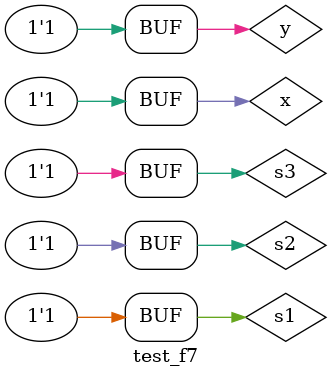
<source format=v>


module mux(output s, input a, b, select1, select2, select3);
    wire not_select1;
    wire not_select2;
    wire not_select3;
    wire sa;
    wire sb;
    wire sc;
    wire sd;
    wire se;
    wire sf;
    wire sg;
    wire sh;
    wire not_a;
    wire a_and_b;
    wire a_nand_b;
    wire a_xor_b;
    wire a_xnor_b;
    wire a_or_b;
    wire a_nor_b;
    wire not_b;

    not NOT1(not_select1, select1);
    not NOT2(not_select2, select2);
    not NOT3(not_select3, select3);

    not  NOT4  (not_a,    a);
    and  AND1  (a_and_b,  a, b);
    nand NAND1 (a_nand_b, a, b);
    xor  XOR1  (a_xor_b,  a, b);
    xnor XNOR1 (a_xnor_b, a, b);
    or   OR1   (a_or_b,   a, b);
    nor  NOR1  (a_nor_b,  a, b);
    nor  NOT5  (not_b,       b);

    and AND2( sa, not_select1, not_select2, not_select3, not_a);
    and AND3( sb, not_select1, not_select2, select3,     a_and_b);
    and AND4( sc, not_select1, select2,     not_select3, a_nand_b);
    and AND5( sd, not_select1, select2,     select3,     a_xor_b);
    and AND6( se, select1,     not_select2, not_select3, a_xnor_b);
    and AND7( sf, select1,     not_select2, select3,     a_or_b);
    and AND8( sg, select1,     select2,     not_select3, a_nor_b);
    and AND9( sh, select1,     select2,     select3,     not_b);

    or OR2(s, sa, sb, sc, sd, se, sf, sg, sh);
endmodule

module test_f7;
    // ------------------------- definir dados
    reg x;
    reg y;
    reg s1;
    reg s2;
    reg s3;
    wire z;
    mux MUX1 ( z, x, y, s1, s2, s3);
    // ------------------------- parte principal
    initial
        begin : main
            $display("Exemplo_0705 - Marcos Antonio Lommez - 771157\n");
            $display("x  y   s1  s2  s3   saidas");

            // projetar testes do modulo
            #1 $monitor("%b  %b    %b   %b   %b      %b", x, y, s1, s2, s3, z);
            #1 $display("----- selector = 000 ----- ");
            #1 x=0; y=0; s1=0; s2=0; s3=0;
            #1 x=0; y=1;
            #1 x=1; y=0;
            #1 x=1; y=1;
            #1 $display("----- selector = 001 ----- ");
            #1 x=0; y=0; s1=0; s2=0; s3=1;
            #1 x=0; y=1;
            #1 x=1; y=0;
            #1 x=1; y=1;
            #1 $display("----- selector = 010 ----- ");
            #1 x=0; y=0; s1=0; s2=1; s3=0;
            #1 x=0; y=1;
            #1 x=1; y=0;
            #1 x=1; y=1;
            #1 $display("----- selector = 011 ----- ");
            #1 x=0; y=0; s1=0; s2=1; s3=1;
            #1 x=0; y=1;
            #1 x=1; y=0;
            #1 x=1; y=1;
            #1 $display("----- selector = 100 ----- ");
            #1 x=0; y=0; s1=1; s2=0; s3=0;
            #1 x=0; y=1;
            #1 x=1; y=0;
            #1 x=1; y=1;
            #1 $display("----- selector = 101 ----- ");
            #1 x=0; y=0; s1=1; s2=0; s3=1;
            #1 x=0; y=1;
            #1 x=1; y=0;
            #1 x=1; y=1;
            #1 $display("----- selector = 110 ----- ");
            #1 x=0; y=0; s1=1; s2=1; s3=0;
            #1 x=0; y=1;
            #1 x=1; y=0;
            #1 x=1; y=1;
            #1 $display("----- selector = 111 ----- ");
            #1 x=0; y=0; s1=1; s2=1; s3=1;
            #1 x=0; y=1;
            #1 x=1; y=0;
            #1 x=1; y=1;
        end
endmodule // test_f7
</source>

• _PROBLEM TO WORK ON_:
Wherever the string "selector" appears in the entries above, return the line it appears on.

• _YOUR RESPONSE_:
            #1 $display("----- selector = 000 ----- ");
            #1 $display("----- selector = 001 ----- ");
            #1 $display("----- selector = 010 ----- ");
            #1 $display("----- selector = 011 ----- ");
            #1 $display("----- selector = 100 ----- ");
            #1 $display("----- selector = 101 ----- ");
            #1 $display("----- selector = 110 ----- ");
            #1 $display("----- selector = 111 ----- ");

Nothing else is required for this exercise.